I recently received another new Bible, so I started diving into the study of the H Spirit, of tongues, and of those thing directly connected -- even though I have not yet retired. I am using many of the things I have read here to supplement my study, in order to know what the questions are. I want to KNOW the answers!

I am certain that the scripture "seek and you shall find" will be fulfilled in your case. You have a genuine passion for finding the truth about these things, and God will certainly honour that!

I found it very sad, when I first read it and said nothing, that someone, apparently writing of my desire to know the truth, wrote, "Ever learning but never coming to the knowledge of the truth." My dear, whomever wrote that, that smacked of ignorance. So sad.

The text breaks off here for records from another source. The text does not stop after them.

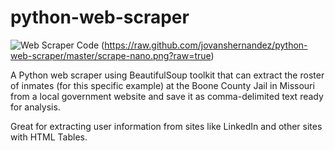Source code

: # python-web-scraper

![Web Scraper Code](python-web-scraper/scrape-nano.png?raw=true)
(https://raw.github.com/jovanshernandez/python-web-scraper/master/scrape-nano.png?raw=true)


A Python web scraper using BeautifulSoup toolkit that can extract the roster of inmates (for this specific example) at the Boone County Jail in Missouri from a local government website and save it as comma-delimited text ready for analysis.

Great for extracting user information from sites like LinkedIn and other sites with HTML Tables.
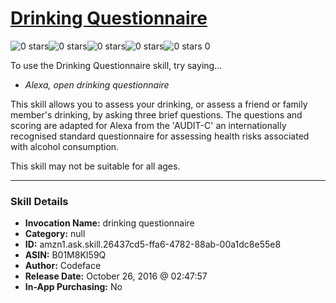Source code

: # [Drinking Questionnaire](http://alexa.amazon.com/#skills/amzn1.ask.skill.26437cd5-ffa6-4782-88ab-00a1dc8e55e8)
![0 stars](../../images/ic_star_border_black_18dp_1x.png)![0 stars](../../images/ic_star_border_black_18dp_1x.png)![0 stars](../../images/ic_star_border_black_18dp_1x.png)![0 stars](../../images/ic_star_border_black_18dp_1x.png)![0 stars](../../images/ic_star_border_black_18dp_1x.png) 0

To use the Drinking Questionnaire skill, try saying...

* *Alexa, open drinking questionnaire*

This skill allows you to assess your drinking, or assess a friend or family member's drinking, by asking three brief questions.  The questions and scoring are adapted for Alexa from the 'AUDIT-C' an internationally recognised standard questionnaire for assessing health risks associated with alcohol consumption.

This skill may not be suitable for all ages.

***

### Skill Details

* **Invocation Name:** drinking questionnaire
* **Category:** null
* **ID:** amzn1.ask.skill.26437cd5-ffa6-4782-88ab-00a1dc8e55e8
* **ASIN:** B01M8KI59Q
* **Author:** Codeface
* **Release Date:** October 26, 2016 @ 02:47:57
* **In-App Purchasing:** No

What nonsense! You can see how old I am, and I have never stopped learning. The more I learn the more I feel I need to learn. I love discovering new aspect of the truth that I can put into practice. At the age of 63 I decided to buy every book on divine healing and spiritual warfare I could get my hands on. What an amazing time I had reading all those books. I learned a whole lot of new things about both those areas that I didn't know before. That person has misquoted the scripture. The scripture is speaking of those people who a limiting themselves to a theoretical study of the things of God, but never discovering Christ as their Saviour.

We come to Christ not by academic study (which is great in its place), but by coming to Christ in faith for the forgiveness of sins and the new birth. But Paul says "study to show yourselves approved of God." This means that we have to have a learning spirit and not think that we have arrived and have nothing further to learn. Keep studying, reaching out for more knowledge of the things of God, and you will reap the good things from what you sow. I am doing a MDiv at my age! And loving every minute of it. I am studying and learning because I know the truth, and I want to find more ways of applying it for my own life and to be able to bless others.